EXERCISE MATERIALS:
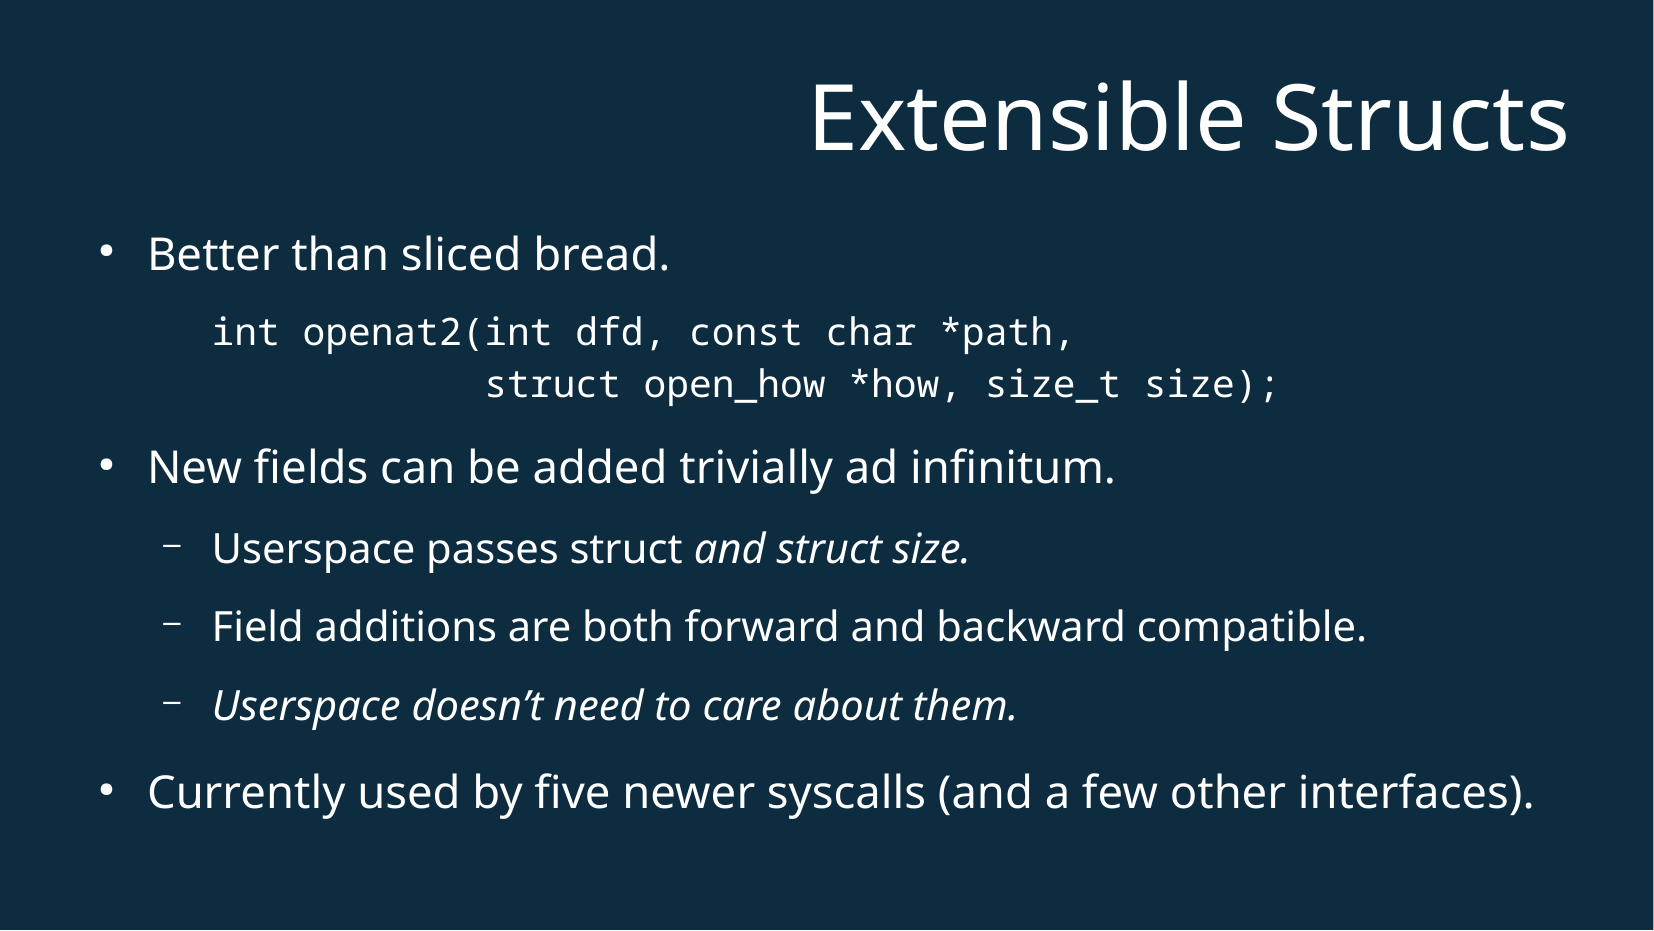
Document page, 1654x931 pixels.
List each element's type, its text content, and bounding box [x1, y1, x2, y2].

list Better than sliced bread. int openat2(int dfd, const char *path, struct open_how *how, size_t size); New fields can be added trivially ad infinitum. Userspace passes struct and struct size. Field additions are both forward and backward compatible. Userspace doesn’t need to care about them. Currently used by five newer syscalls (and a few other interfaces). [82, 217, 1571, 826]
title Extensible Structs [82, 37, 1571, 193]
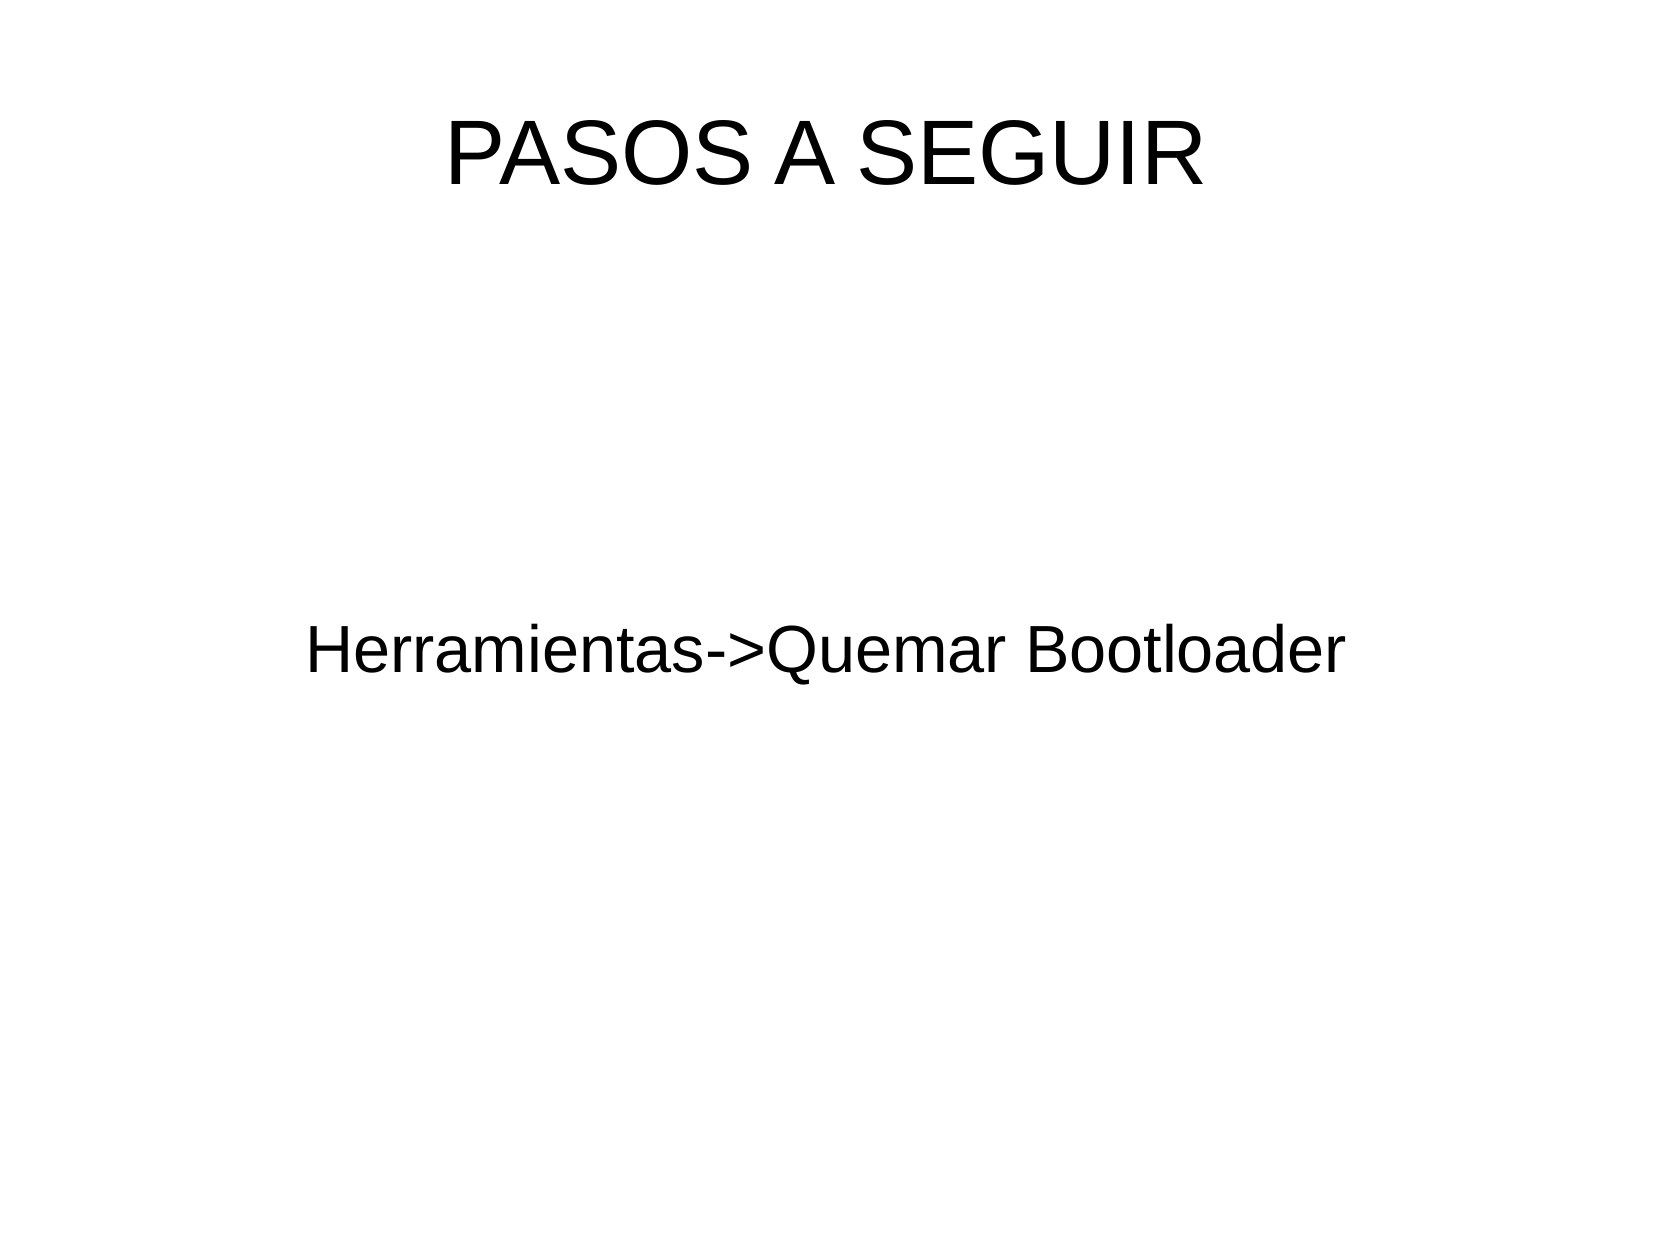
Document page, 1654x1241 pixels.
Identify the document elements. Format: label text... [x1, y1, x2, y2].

PROBLEM DETAILS: Which lines in the data above contain the word "page", with case counting? Find each such line and copy it.

EXERCISE RESPONSE:
Document page, 1654x931 pixels.
Document page, 1654x1241 pixels.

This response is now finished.